Wednesday, January 11, 2006

A Tale of Two Quagmires

Noam Chomskyinterviewed by Michael Hastings
Newsweek, January 9, 2006

Hastings: Where do you see Iraq heading right now?
Chomsky: Well, it's extremely difficult to talk about this because of a very rigid doctrine that prevails in the United States and Britain which prevents us from looking at the situation realistically. The doctrine, to oversimplify, is that we have to believe the United States would have so-called liberated Iraq even if its main products were lettuce and pickles and [the] main energy resource of the world were in central Africa. Anyone who doesn't accept that is dismissed as a conspiracy theorist or a lunatic or something. But anyone with a functioning brain knows that that's not true—as all Iraqis do, for example. The United States invaded Iraq because its major resource is oil. And it gives the United States, to quote [Zbigniew] Brzezinski, 'critical leverage' over its competitors, Europe and Japan. That's a policy that goes way back to the second world war. That's the fundamental reason for invading Iraq, not anything else.
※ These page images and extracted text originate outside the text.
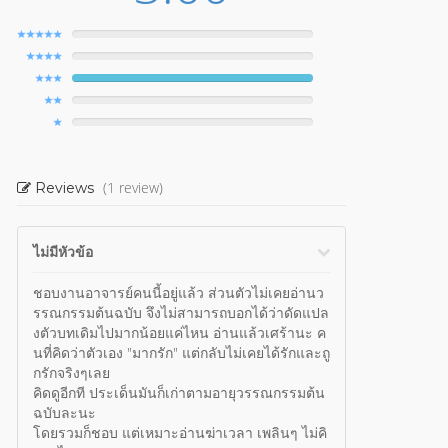
(1 review)
Reviews
ไม่มีหัวข้อ
ชอบงานอาจารย์คนนี้อยู่แล้ว ส่วนตัวไม่เคยอ่านว
รรณกรรมต้นฉบับ จึงไม่สามารถบอกได้ว่าดัดแปล
งตัวบทเดิมไปมากน้อยแค่ไหน อ่านแล้วเศร้านะ ค
นที่คิดว่าตัวเอง "มากรัก" แต่กลับไม่เคยได้รักและถู
กรักจริงๆเลย
คิดดูอีกที ประเด็นมันก็เก่าตามอายุวรรณกรรมต้น
ฉบับละนะ
โดยรวมก็ชอบ แต่เหมาะอ่านฆ่าเวลา เพลินๆ ไม่คิ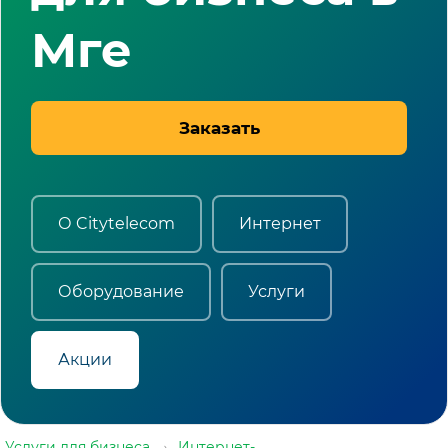
Мге
Заказать
О Citytelecom
Интернет
Оборудование
Услуги
Акции
Услуги для бизнеса
→
Интернет-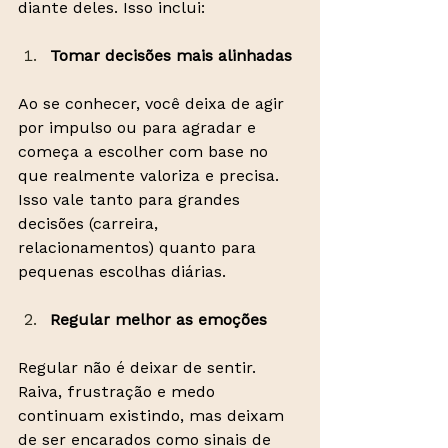
diante deles. Isso inclui:
Tomar decisões mais alinhadas
Ao se conhecer, você deixa de agir 
por impulso ou para agradar e 
começa a escolher com base no 
que realmente valoriza e precisa. 
Isso vale tanto para grandes 
decisões (carreira, 
relacionamentos) quanto para 
pequenas escolhas diárias.
Regular melhor as emoções
Regular não é deixar de sentir. 
Raiva, frustração e medo 
continuam existindo, mas deixam 
de ser encarados como sinais de 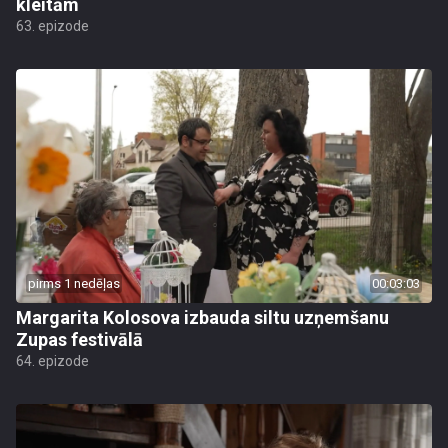
kleitām
63. epizode
pirms 1 nedēļas
00:03:03
Margarita Kolosova izbauda siltu uzņemšanu
Zupas festivālā
64. epizode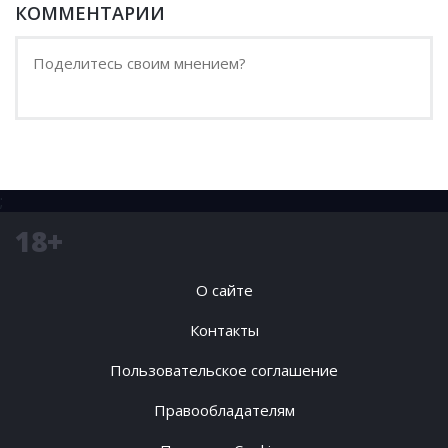
КОММЕНТАРИИ
;
18+
О сайте
Контакты
Пользовательское соглашение
Правообладателям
Once we recognize that, we're able to begin talking about where Iraq is going. For example, there's a lot of talk about the United States bringing [about] a sovereign independent Iraq. That can't possibly be true. All you have to do is ask yourself what the policies would be in a more-or-less democratic Iraq. We know what they're likely to be. A democratic Iraq will have a Shiite majority, [with] close links to Iran. Furthermore, it's right across the border from Saudi Arabia, where there's a Shiite population which has been brutally repressed by the U.S.-backed fundamentalist tyranny. If there are any moves toward sovereignty in Shiite Iraq, or at least some sort of freedom, there are going to be effects across the border. That happens to be where most of Saudi Arabia's oil is. So you can see the ultimate nightmare developing from Washington's point of view.